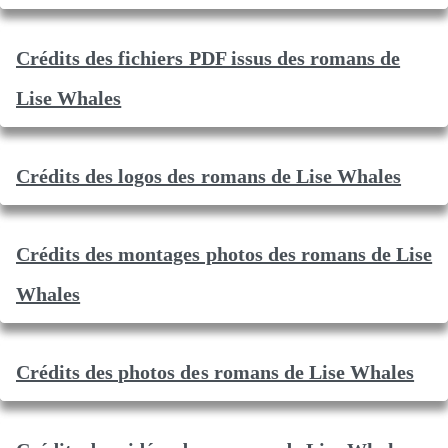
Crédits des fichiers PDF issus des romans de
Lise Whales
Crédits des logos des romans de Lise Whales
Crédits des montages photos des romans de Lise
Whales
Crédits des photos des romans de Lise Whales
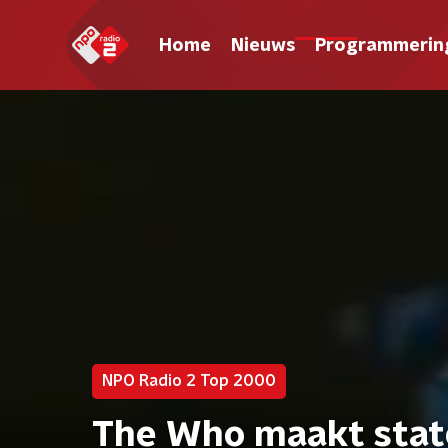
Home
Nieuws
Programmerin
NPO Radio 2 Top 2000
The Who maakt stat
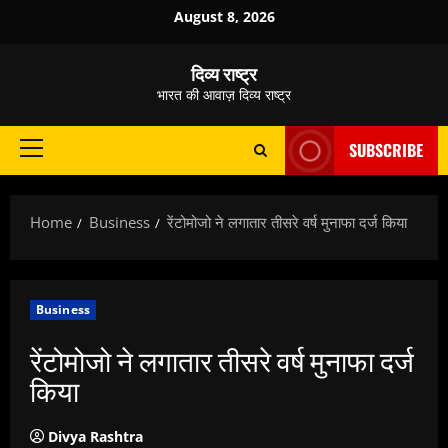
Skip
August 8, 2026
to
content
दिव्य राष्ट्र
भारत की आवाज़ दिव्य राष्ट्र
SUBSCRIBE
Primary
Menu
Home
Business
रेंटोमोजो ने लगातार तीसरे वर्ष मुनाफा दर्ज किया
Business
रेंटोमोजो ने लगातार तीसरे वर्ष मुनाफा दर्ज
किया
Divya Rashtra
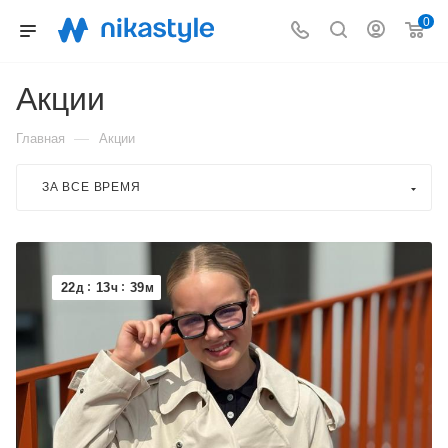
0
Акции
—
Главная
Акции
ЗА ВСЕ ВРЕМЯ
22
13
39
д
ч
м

-*-

The whole listing above must be duplicated word for word, apart from its pictures.

- Solution -
Crédits des fichiers PDF issus des romans de
Lise Whales
Crédits des logos des romans de Lise Whales
Crédits des montages photos des romans de Lise
Whales
Crédits des photos des romans de Lise Whales
Home
Nieuws
Programmerin
NPO Radio 2 Top 2000
The Who maakt stat
Skip
August 8, 2026
to
content
दिव्य राष्ट्र
भारत की आवाज़ दिव्य राष्ट्र
SUBSCRIBE
Primary
Menu
Home
Business
रेंटोमोजो ने लगातार तीसरे वर्ष मुनाफा दर्ज किया
Business
रेंटोमोजो ने लगातार तीसरे वर्ष मुनाफा दर्ज
किया
Divya Rashtra
0
Акции
—
Главная
Акции
ЗА ВСЕ ВРЕМЯ
22
13
39
д
ч
м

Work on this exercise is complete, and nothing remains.